===== Data for this task =====

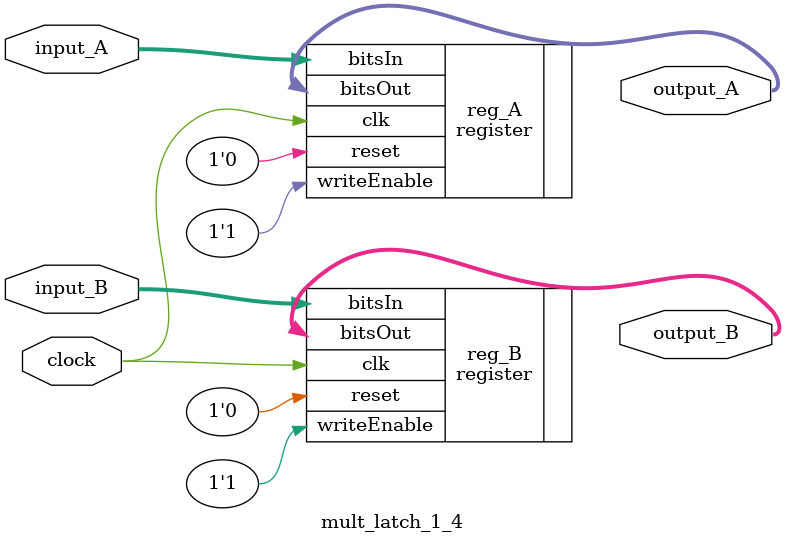
<source format=v>
module mult_latch_1_4(input_A,input_B,output_A,output_B,clock);
	input[31:0] input_A,input_B;
	input clock;
	output[31:0] output_A,output_B;
	

	register reg_A(.bitsIn(input_A), .bitsOut(output_A), .writeEnable(1'b1), .reset(1'b0), .clk(clock));
	register reg_B(.bitsIn(input_B), .bitsOut(output_B), .writeEnable(1'b1), .reset(1'b0), .clk(clock));
	
	
endmodule
</source>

=====

_Request_
Every line of the entries above that includes "writeEnable" should be copied.

_Task answer_
	register reg_A(.bitsIn(input_A), .bitsOut(output_A), .writeEnable(1'b1), .reset(1'b0), .clk(clock));
	register reg_B(.bitsIn(input_B), .bitsOut(output_B), .writeEnable(1'b1), .reset(1'b0), .clk(clock));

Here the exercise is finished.